Early mAb Treatment Beneficial for Outpatients With COVID-19

In COVID-19, Latest News
by Healthday

Reduced risk of hospitalization or death seen at 28 days; lower risk seen for all individual mAb products

By Elana Gotkine HealthDay Reporter

TUESDAY, April 4, 2023 (HealthDay News) — For outpatients with COVID-19, early monoclonal antibody (mAb) treatment is associated with a lower risk for hospitalization and death, according to a study published online April 4 in the Annals of Internal Medicine.

Kevin E. Kip, Ph.D., from the University of Pittsburgh Medical Center, and colleagues examined whether early outpatient treatment of COVID-19 with mAbs is associated with a reduced risk for hospitalization or death at 28 days. Data were included for 2,571 treated patients and 5,135 nontreated control patients, all at high risk and eligible for mAb treatment.

The researchers found that the risk for hospitalization or death at 28 days was 4.6 and 7.6 percent in treated and nontreated patients, respectively (risk ratio, 0.61). In sensitivity analyses, the corresponding risk ratios were 0.59 and 0.49 for one- and three-day treatment grace periods, respectively. The estimated risk ratios were 0.55 and 0.53 for those receiving mAbs when the alpha and delta variants were presumed to be predominant, respectively, compared with 0.71 for the omicron variant-predominant period. A lower risk for hospitalization or death was suggested in relative risk estimates for all individual mAb products. The relative risk was 0.45 among immunocompromised patients.
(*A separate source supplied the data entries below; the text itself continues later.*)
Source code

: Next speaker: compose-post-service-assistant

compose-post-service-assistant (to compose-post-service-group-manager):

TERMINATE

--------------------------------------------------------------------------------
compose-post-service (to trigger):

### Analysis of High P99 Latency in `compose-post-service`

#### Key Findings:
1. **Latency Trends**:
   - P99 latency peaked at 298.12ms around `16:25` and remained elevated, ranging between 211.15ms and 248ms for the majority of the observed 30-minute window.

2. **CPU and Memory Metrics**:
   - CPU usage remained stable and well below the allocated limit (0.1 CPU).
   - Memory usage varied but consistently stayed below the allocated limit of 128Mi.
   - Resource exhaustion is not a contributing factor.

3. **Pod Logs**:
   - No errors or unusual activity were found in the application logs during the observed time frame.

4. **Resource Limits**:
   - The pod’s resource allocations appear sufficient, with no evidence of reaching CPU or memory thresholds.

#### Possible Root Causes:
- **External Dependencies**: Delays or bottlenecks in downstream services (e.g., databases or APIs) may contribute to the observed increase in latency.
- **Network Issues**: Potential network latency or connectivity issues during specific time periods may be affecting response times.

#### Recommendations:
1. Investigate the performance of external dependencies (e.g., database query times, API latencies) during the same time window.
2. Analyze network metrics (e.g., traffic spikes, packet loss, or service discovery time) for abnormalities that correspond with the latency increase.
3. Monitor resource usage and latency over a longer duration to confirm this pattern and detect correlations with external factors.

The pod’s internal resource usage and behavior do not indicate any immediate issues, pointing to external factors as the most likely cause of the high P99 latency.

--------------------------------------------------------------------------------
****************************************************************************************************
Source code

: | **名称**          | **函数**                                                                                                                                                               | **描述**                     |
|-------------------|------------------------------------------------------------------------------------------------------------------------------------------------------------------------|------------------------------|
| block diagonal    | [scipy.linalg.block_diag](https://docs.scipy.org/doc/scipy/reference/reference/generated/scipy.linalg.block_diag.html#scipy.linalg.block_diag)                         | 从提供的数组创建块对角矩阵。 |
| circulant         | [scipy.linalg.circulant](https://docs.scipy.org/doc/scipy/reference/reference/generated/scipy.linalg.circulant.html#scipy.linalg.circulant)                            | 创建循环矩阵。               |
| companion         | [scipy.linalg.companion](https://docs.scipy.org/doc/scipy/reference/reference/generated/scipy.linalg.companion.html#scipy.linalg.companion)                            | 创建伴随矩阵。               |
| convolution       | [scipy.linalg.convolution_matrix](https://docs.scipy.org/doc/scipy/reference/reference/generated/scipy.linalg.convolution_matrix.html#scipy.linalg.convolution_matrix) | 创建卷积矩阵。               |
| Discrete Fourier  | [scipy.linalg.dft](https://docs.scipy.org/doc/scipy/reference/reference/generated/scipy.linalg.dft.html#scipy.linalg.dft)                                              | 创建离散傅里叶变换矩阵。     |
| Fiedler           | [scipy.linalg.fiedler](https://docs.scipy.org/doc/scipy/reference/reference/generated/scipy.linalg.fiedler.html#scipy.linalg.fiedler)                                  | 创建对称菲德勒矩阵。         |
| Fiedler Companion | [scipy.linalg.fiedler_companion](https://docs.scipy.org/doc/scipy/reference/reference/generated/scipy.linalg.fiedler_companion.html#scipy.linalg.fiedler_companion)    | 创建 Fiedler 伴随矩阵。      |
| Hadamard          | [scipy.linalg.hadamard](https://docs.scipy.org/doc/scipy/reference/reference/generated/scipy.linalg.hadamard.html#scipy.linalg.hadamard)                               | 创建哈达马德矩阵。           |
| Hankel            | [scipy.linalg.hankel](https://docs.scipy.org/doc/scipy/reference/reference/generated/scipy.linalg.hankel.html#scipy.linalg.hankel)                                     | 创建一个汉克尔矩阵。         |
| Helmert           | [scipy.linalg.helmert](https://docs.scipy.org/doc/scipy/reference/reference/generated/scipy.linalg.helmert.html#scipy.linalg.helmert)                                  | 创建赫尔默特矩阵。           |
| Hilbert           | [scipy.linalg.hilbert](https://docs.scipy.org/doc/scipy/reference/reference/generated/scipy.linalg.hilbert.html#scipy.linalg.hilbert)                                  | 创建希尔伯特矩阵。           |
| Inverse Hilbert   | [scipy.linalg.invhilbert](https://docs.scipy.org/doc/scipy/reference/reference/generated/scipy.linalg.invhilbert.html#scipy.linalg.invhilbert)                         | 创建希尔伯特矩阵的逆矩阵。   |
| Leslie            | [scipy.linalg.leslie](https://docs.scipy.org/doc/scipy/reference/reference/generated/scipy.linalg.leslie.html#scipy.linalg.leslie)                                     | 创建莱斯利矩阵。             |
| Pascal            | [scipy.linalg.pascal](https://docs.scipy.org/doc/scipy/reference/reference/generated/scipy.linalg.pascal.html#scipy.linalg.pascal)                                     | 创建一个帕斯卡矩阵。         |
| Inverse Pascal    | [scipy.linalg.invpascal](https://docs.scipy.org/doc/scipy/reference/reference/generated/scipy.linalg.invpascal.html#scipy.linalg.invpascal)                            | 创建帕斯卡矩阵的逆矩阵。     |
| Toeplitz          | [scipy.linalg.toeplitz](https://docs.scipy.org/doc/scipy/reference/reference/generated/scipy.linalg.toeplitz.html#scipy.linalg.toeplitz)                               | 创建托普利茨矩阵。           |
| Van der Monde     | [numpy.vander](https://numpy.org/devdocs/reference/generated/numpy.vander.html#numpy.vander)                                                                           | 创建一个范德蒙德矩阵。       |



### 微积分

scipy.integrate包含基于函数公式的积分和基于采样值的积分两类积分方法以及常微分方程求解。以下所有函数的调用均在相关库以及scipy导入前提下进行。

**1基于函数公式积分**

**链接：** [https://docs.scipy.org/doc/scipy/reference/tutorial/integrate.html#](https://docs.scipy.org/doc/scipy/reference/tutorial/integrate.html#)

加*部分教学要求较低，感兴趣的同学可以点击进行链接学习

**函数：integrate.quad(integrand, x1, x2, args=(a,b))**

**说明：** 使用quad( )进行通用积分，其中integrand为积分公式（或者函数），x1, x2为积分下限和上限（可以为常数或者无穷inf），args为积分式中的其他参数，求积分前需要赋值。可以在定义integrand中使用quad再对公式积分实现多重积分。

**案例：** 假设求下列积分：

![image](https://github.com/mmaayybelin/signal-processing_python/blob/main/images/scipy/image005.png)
“Early treatment with five different mAb products used in accordance with prevailing authorizations and guidelines for specific SARS-CoV-2 [severe acute respiratory syndrome coronavirus 2] variants was consistently associated with lower risk for hospitalization or death over nearly two years,” the authors write. “The rapid evolution of new SARS-CoV-2 variants warrants timely, continuous evaluation of both mAb and non-mAb treatment approaches.”

GlaxoSmithKline and Vir Biotechnology donated some of the sotrovimab used in the study.